Norwegians win “historic” index-hugging case

GavelA Norwegian court case that ruled against DNB ASA last week in a ‘closet indexing’ case is expected to get wider international attention.

Norway’s largest financial services group is to pay back the equivalent of millions of euros to investors after the Supreme Court of Norway found for 180,000 individual investors in a class action brought by the Norwegian Consumer Council.

The court found that three mutual funds had not been managed correctly to give investors the best chance of yield.

The Norwegian Consumer Council said: “This verdict is the first of its kind, and we have noticed considerable interest from other countries.”

Better Finance, a consumer group, called the ruling “historic” after the Supreme Court ordered the bank to re-pay 350 million Norwegian kroner (€34 million).

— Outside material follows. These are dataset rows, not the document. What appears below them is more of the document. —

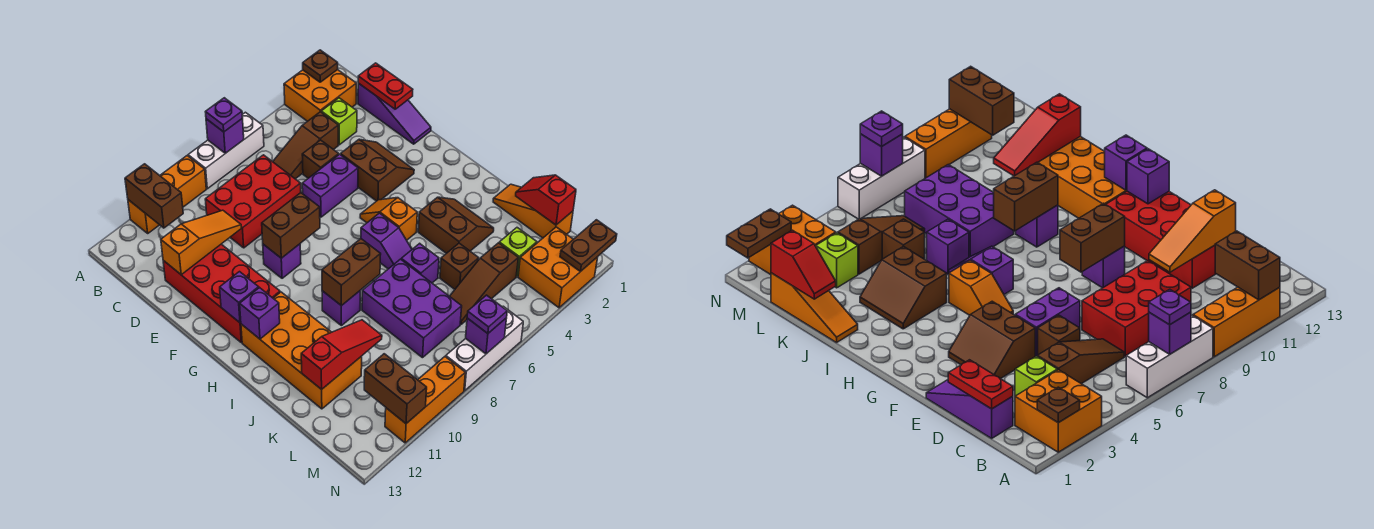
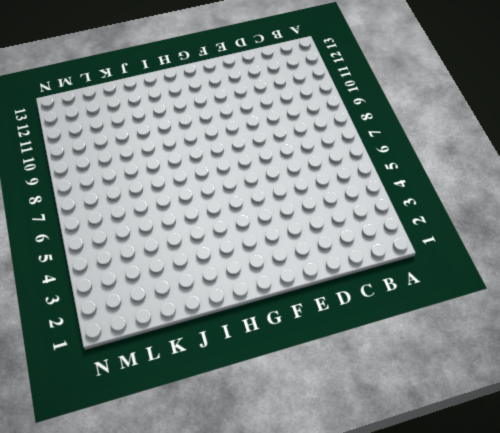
none -> orange brick A2:B3 level 1
none -> white brick A6:A8 level 1
none -> orange brick A9:A11 level 1
none -> purple slope C1:E1 level 1 top C

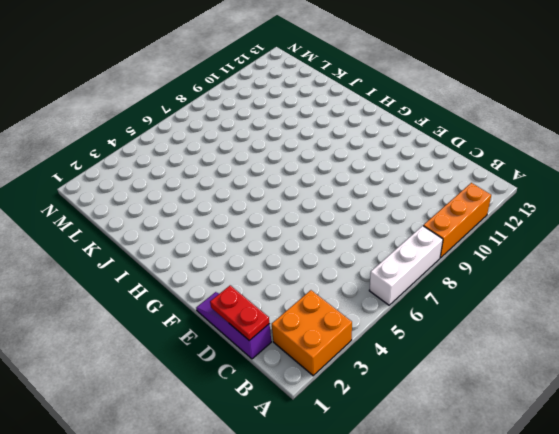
none -> lime brick C3 level 1
none -> brown slope C4:C6 level 1 top 4
none -> red brick C7:D9 level 1
none -> brown brick D5 level 1

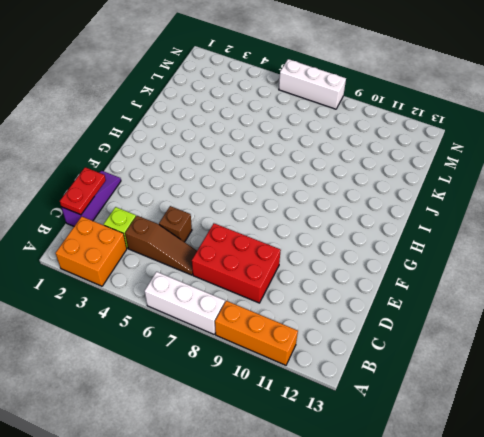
none -> red brick D11:G12 level 1
none -> brown slope E3:F4 level 1 top 4
none -> purple brick E5:E6 level 1
none -> purple brick F9 level 1

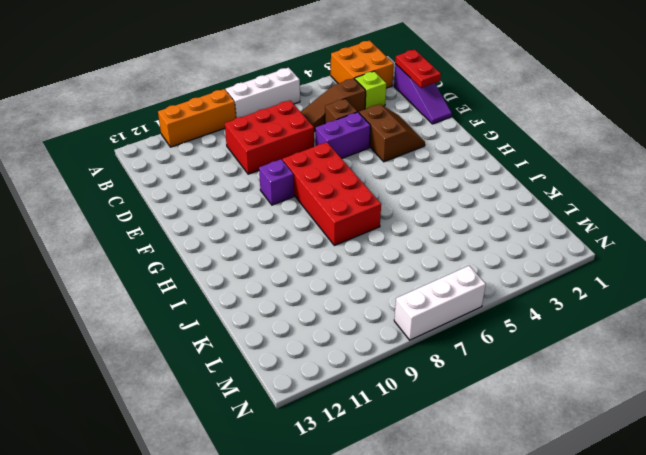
red brick F7:I8 level 1 -> red brick D11:G12 level 1
none -> orange slope G5:H5 level 1 top H
none -> purple slope H6:I6 level 1 top H
none -> orange brick H11:K12 level 1
none -> brown slope I3:J4 level 1 top 4

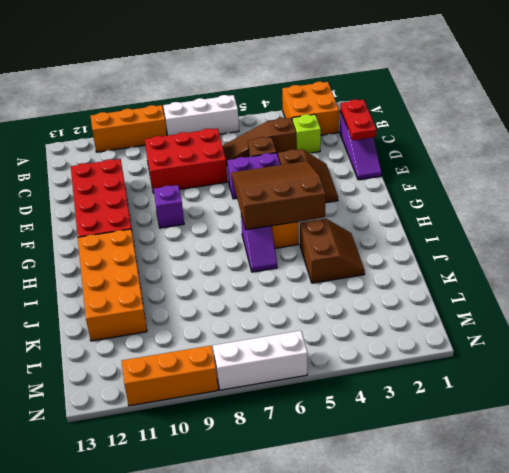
brown slope F4:H6 level 2 top H -> none
none -> purple brick I9 level 1
none -> orange slope J1:L1 level 1 top L
none -> purple brick J6 level 1
none -> purple brick J7:L8 level 1

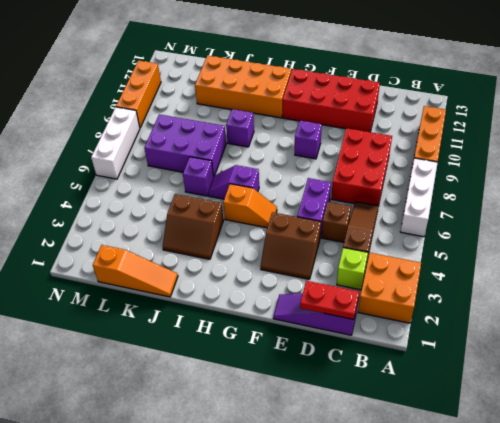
none -> brown brick K5 level 1
none -> lime brick L3 level 1
none -> brown slope L4:L6 level 1 top 4
none -> orange brick M2:N3 level 1

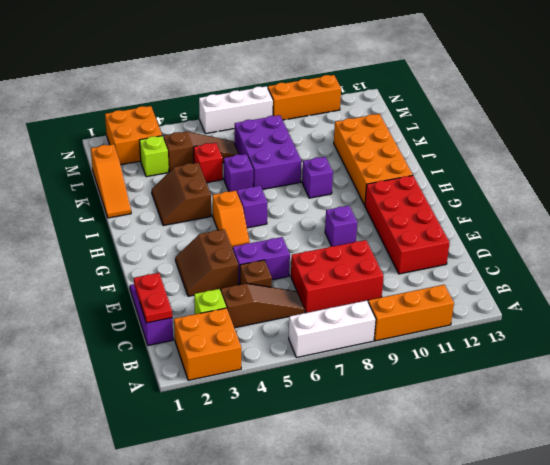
red brick K5 level 1 -> brown brick K5 level 1
none -> brown plate A2 level 2
none -> purple brick A7 level 2
none -> brown brick A11:B11 level 2
none -> orange slope D10:D12 level 2 top 12

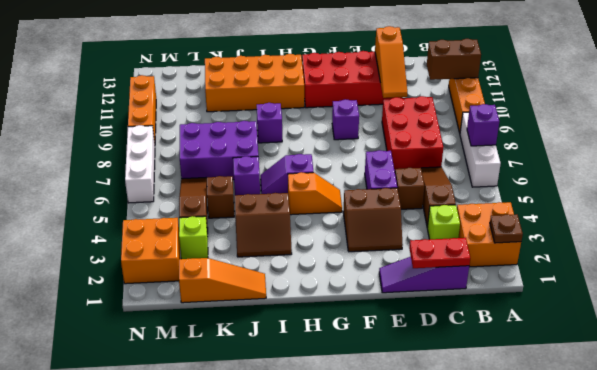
none -> brown brick F8:F9 level 2
none -> purple brick G12 level 2
none -> purple brick H12 level 2
none -> brown brick I8:I9 level 2

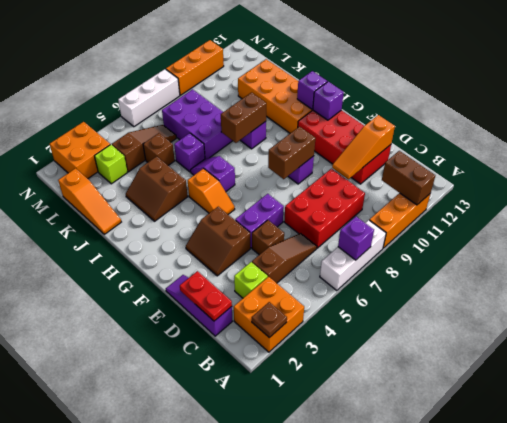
none -> red slope K1:L1 level 2 top L
none -> red slope K10:K12 level 2 top 12
none -> brown brick M11:N11 level 2
none -> brown plate N1:N2 level 2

DNB’s asset management group was found “guilty of closet indexing”, Better Finance said, after the Court found the individuals had a right to a reduction in fees.

The court said that after interpreting the fund statutes and other information, management of the three mutual funds by DNB Asset Management AS had not been “in accordance with the agreement entered into with the unitholders”.

The court statement said: “The funds had not been managed in a way that gave the unitholders the financial risk exposure – and thus the opportunity to yields beyond the funds' reference index – for which they had paid.

“The conditions for a price reduction were met, although it was not possible to demonstrate a market price for the deficient performance. The price reduction was set to 0.8 percent of the individual group member's unit.”

The case relates to a period of management between 2010 and 2014.

Better Finance said the case also sets a record due to the vast number of participants, and a precedent, in that the practice of closet indexing, “due to a lack of a legal and measurable definition, is particularly difficult to demonstrate”.

Apart from the Financial Conduct Authority in the UK, Better Finance said regulators in the “main EU fund domiciles where Better Finance found most evidence of suspicious funds have so far failed to take any meaningful action to protect investors against this practice”.